Stack of books with tablet on top of table.
Photo by Pixabay on Pexels.com

Step 7: Develop a Test Scoring Plan (Rubric)

In select response items, the learner will recall information, apply thinking and intellectual skills to choose the correct answer. These types of test items can be used to access both lower-level and higher-level thinking skills. In the scoring plan it should be explained how each multiple-choice question is evaluated, to include which learning target and benchmark is being addressed. This approach adds content validity which is the “degree to which the items in an instrument adequately represent the universe of content” (Sandqvist, Gullbergb, Henriksson, and Gerdlec, 2008, p. 441). 

Step 8: Test Reliability and Validity

After all of your hard work creating learning targets, benchmarks, organizing the items, and writing the directions, you must make sure your assessment is reliable and valid (even if it is just for your classroom).

While there are various forms of reliability and validity, this specific assessment only focused on Internal consistency reliability (ICR) and Content Validity.

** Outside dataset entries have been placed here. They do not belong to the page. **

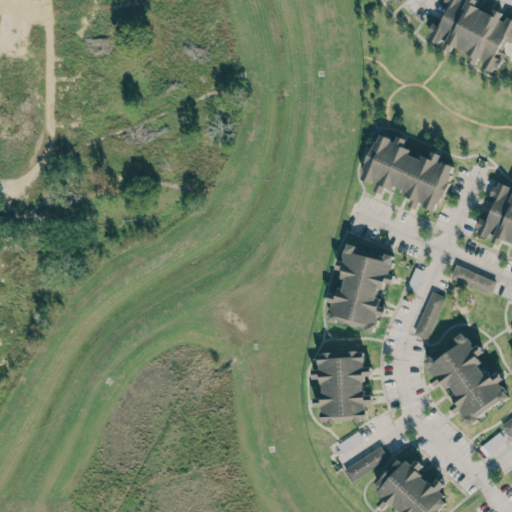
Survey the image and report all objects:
building: (386, 0)
building: (393, 0)
road: (427, 1)
building: (508, 1)
building: (473, 28)
building: (473, 32)
building: (408, 166)
building: (408, 171)
building: (497, 211)
building: (498, 215)
road: (432, 248)
building: (472, 277)
building: (415, 279)
building: (472, 279)
building: (360, 285)
building: (360, 287)
building: (428, 313)
building: (428, 315)
road: (403, 332)
building: (511, 358)
building: (467, 376)
building: (467, 378)
building: (343, 383)
building: (342, 386)
building: (507, 424)
building: (507, 426)
road: (379, 433)
building: (349, 440)
building: (492, 442)
building: (491, 443)
road: (492, 459)
building: (365, 462)
building: (365, 463)
building: (411, 487)
building: (408, 489)
road: (488, 494)
road: (476, 509)
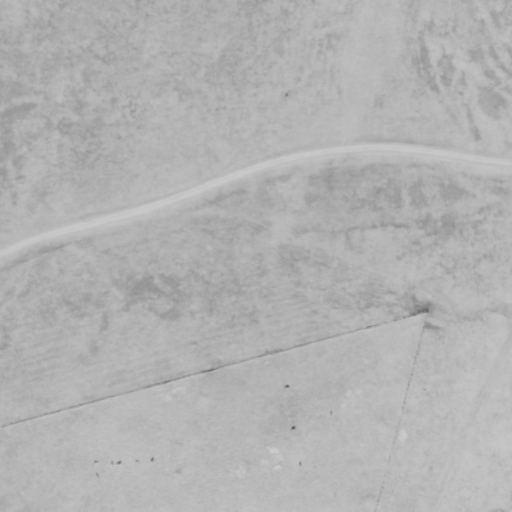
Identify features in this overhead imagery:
road: (251, 159)
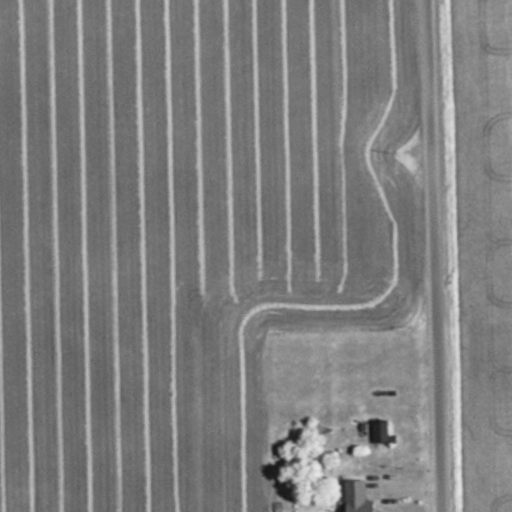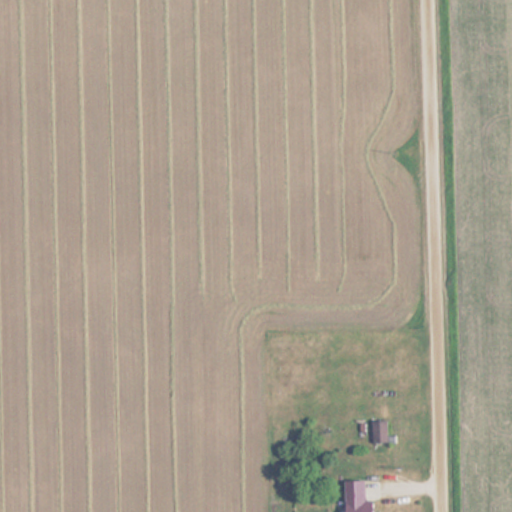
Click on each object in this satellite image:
road: (437, 256)
building: (377, 431)
building: (353, 497)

ICR is established when there are multiple items on an assessment that adhere to the same benchmark, which fulfills the same learning target (Wright, 2006).  

A demonstration of ICR in this classroom assessment can be evaluated in test Items 1 and 7, which test comprehension level, test Items 5 and 6, which assess the application level, test Items 9 and 10, which corresponds with analysis, all coinciding with Learning Target 1. Test Items 2 and 3 respond to the knowledge level, test Item 4 application level, test Items 8 and 11 analysis-level, and test Item 12 is a synthesis item all fulfilling Learning Target 2. The item formats varied between, multiple-choice, true and false, short and extended response types to ensure achievement of the learning targets on multiple levels of the domains of learning. 

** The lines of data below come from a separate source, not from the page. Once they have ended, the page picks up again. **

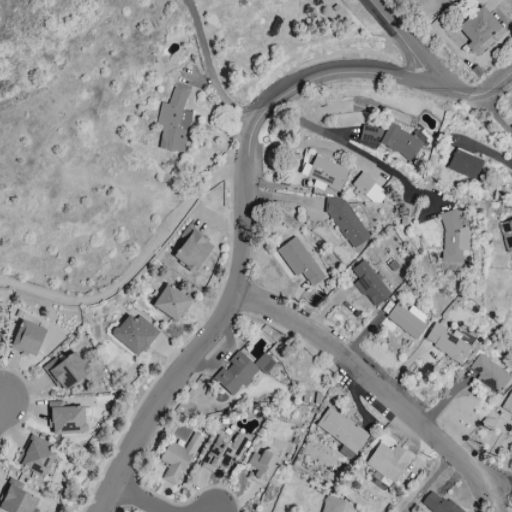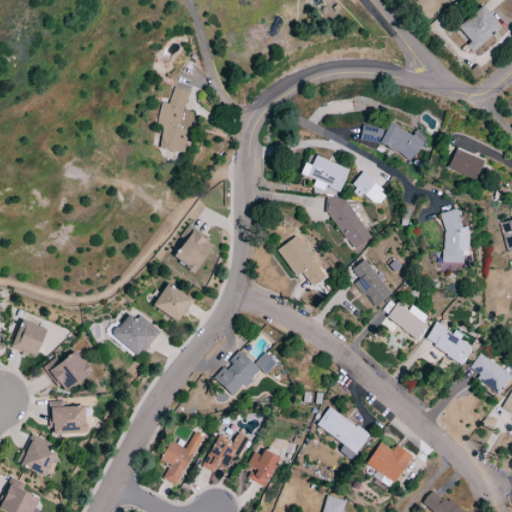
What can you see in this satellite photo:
building: (477, 28)
road: (211, 70)
road: (439, 72)
building: (174, 123)
building: (392, 140)
road: (484, 151)
road: (359, 152)
building: (463, 164)
building: (324, 174)
building: (367, 189)
road: (250, 198)
building: (348, 221)
building: (506, 235)
building: (452, 238)
building: (191, 252)
building: (299, 261)
road: (134, 271)
road: (145, 284)
building: (369, 284)
building: (170, 303)
building: (407, 321)
building: (133, 334)
building: (0, 338)
building: (26, 339)
building: (446, 343)
building: (65, 371)
building: (241, 372)
building: (488, 375)
road: (380, 389)
building: (507, 403)
building: (66, 420)
building: (341, 433)
building: (221, 453)
building: (35, 456)
building: (177, 458)
building: (387, 462)
building: (260, 468)
road: (428, 482)
road: (504, 490)
road: (161, 499)
building: (16, 501)
building: (436, 503)
building: (331, 505)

Content validity is the demonstration that items on a test are representative of the content or domain that it is supposed to be assessing (Popham, 2006). Attention was undertaken to ensure that there was only one valid answer for each select response, and there were no apparent clues in the stem to prompt the test-taker to choose one answer over another. The questions were designed to challenge the learner to access both intellectual and thinking skills.

*All of the content herein is an excerpt from a paper written for the MSID program at Saint Leo University by the Author of this article.